Instructions to follow →
Give again, unchanged, the line that contains "thumb mcp: (813, 873)" together with every line that follows it until the entries end.

'''

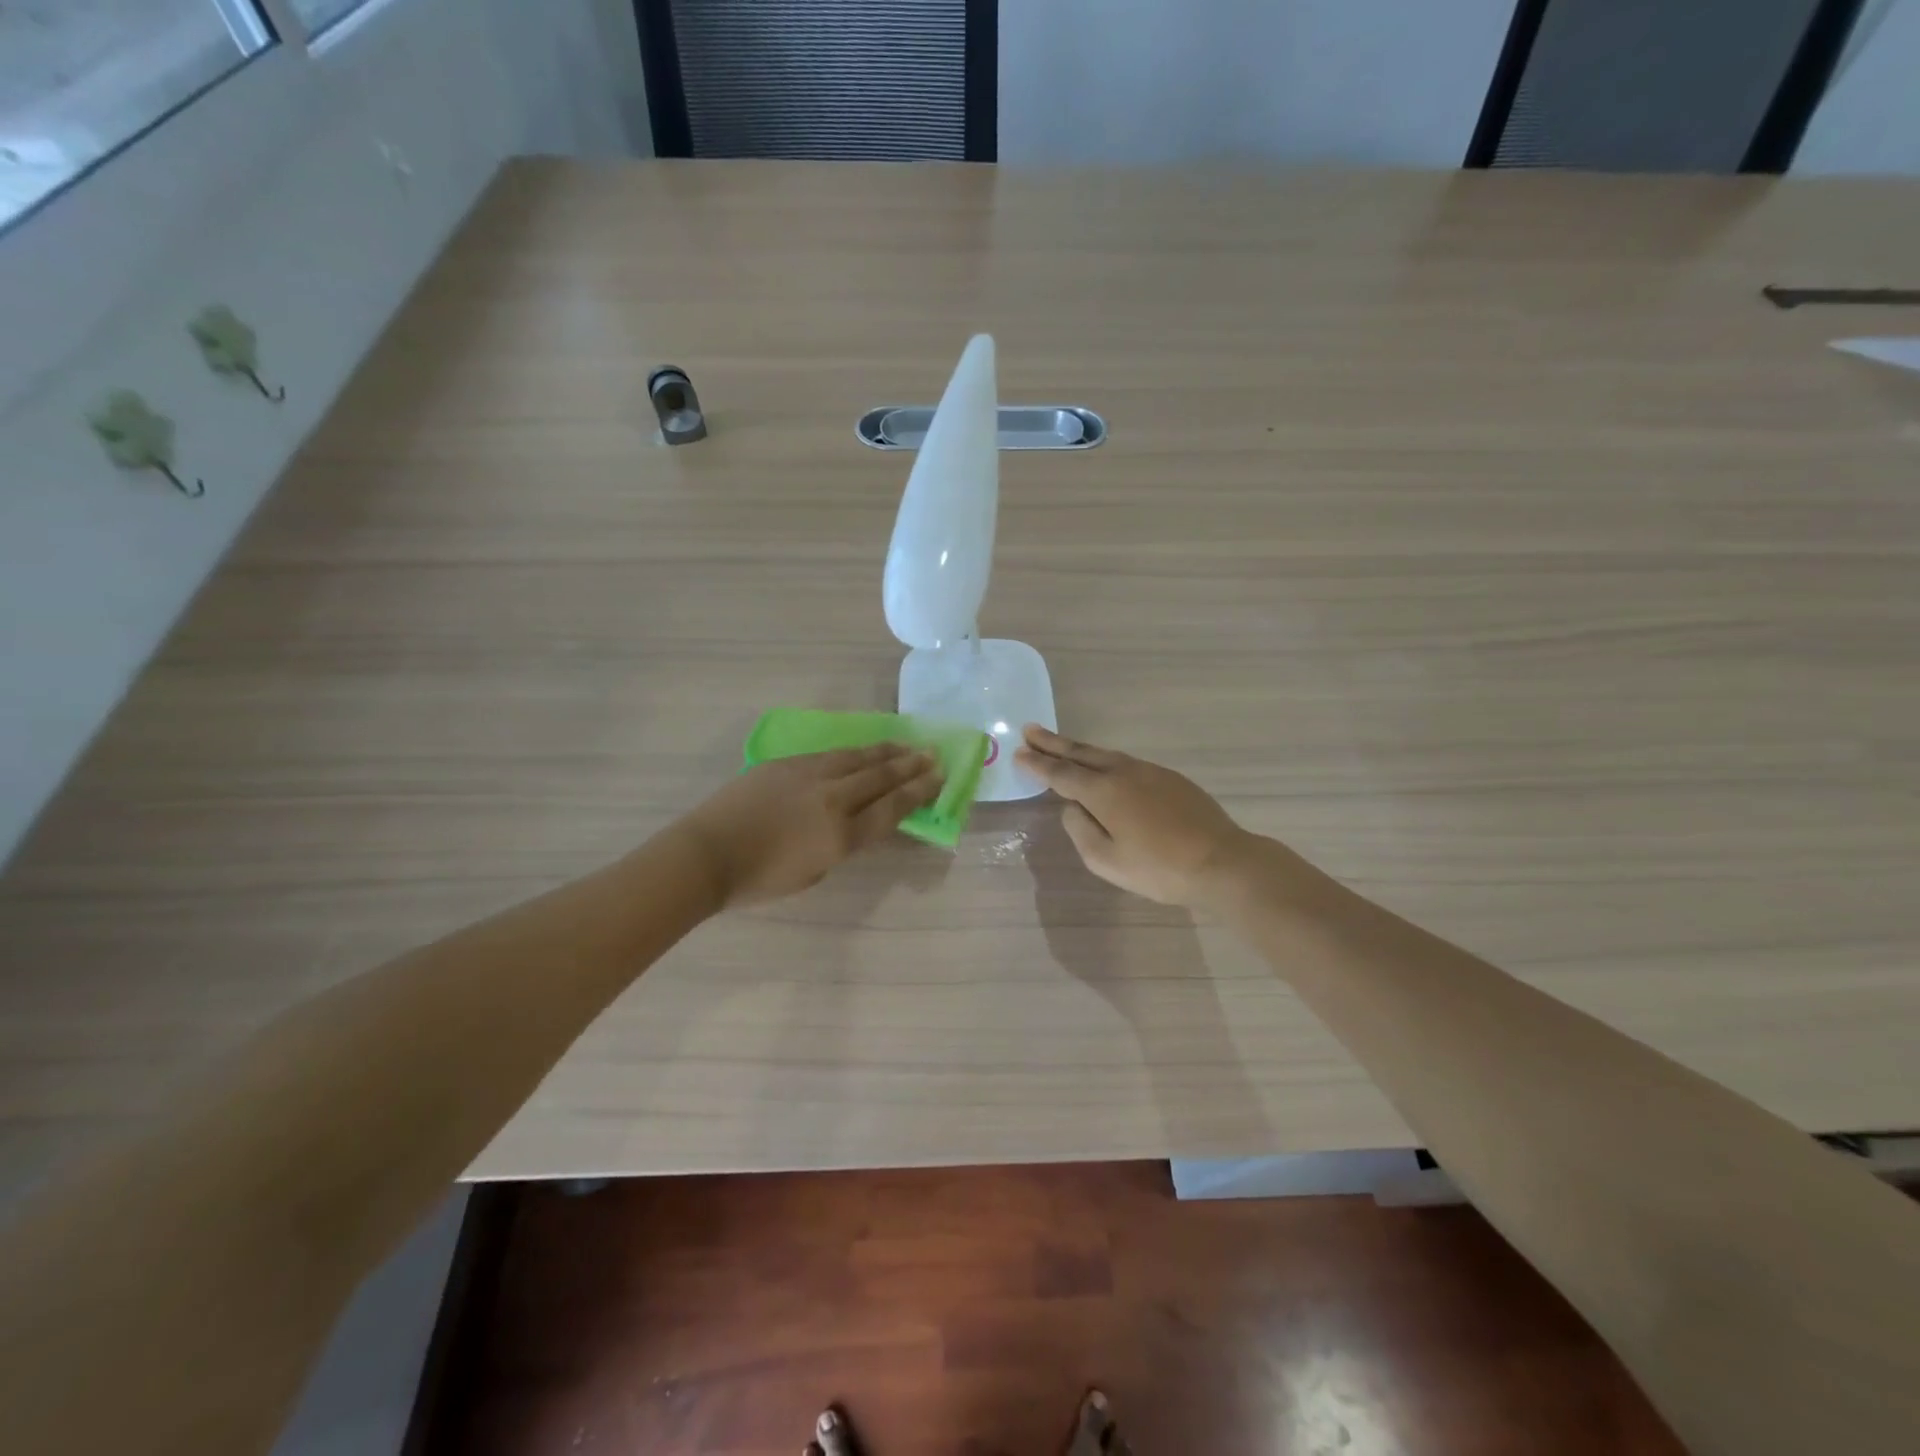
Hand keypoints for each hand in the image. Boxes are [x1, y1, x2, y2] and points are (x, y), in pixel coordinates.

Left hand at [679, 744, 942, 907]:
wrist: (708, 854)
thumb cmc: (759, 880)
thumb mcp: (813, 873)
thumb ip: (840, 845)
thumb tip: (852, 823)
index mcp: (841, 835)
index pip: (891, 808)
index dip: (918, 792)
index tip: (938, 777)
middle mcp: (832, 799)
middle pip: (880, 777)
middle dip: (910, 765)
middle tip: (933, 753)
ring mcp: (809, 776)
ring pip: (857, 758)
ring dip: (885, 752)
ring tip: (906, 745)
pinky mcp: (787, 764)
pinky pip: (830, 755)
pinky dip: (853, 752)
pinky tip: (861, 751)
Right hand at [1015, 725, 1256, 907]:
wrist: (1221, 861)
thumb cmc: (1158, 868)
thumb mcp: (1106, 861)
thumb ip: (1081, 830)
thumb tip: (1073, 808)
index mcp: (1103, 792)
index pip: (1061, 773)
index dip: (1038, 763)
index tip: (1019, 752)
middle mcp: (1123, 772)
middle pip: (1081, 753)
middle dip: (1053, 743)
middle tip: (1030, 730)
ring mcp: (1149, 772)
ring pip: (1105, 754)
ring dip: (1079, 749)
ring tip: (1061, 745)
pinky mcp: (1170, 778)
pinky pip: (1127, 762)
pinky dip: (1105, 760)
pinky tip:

'''

Solution to this exercise →
thumb mcp: (813, 873)
thumb ip: (840, 845)
thumb tip: (852, 823)
index mcp: (841, 835)
index pip: (891, 808)
index dip: (918, 792)
index tip: (938, 777)
middle mcp: (832, 799)
middle pip: (880, 777)
middle dip: (910, 765)
middle tip: (933, 753)
ring mcp: (809, 776)
ring pip: (857, 758)
ring dip: (885, 752)
ring tip: (906, 745)
pinky mcp: (787, 764)
pinky pip: (830, 755)
pinky dip: (853, 752)
pinky tip: (861, 751)
Right hand at [1015, 725, 1256, 907]:
wrist: (1221, 861)
thumb cmc: (1158, 868)
thumb mcp: (1106, 861)
thumb ip: (1081, 830)
thumb tip: (1073, 808)
index mcp: (1103, 792)
index pip: (1061, 773)
index dip: (1038, 763)
index tip: (1019, 752)
middle mcp: (1123, 772)
middle pip: (1081, 753)
middle dip: (1053, 743)
middle tip: (1030, 730)
ring mcp: (1149, 772)
ring pip: (1105, 754)
ring dip: (1079, 749)
ring tip: (1061, 745)
pinky mcp: (1170, 778)
pinky pip: (1127, 762)
pinky dip: (1105, 760)
pinky tip:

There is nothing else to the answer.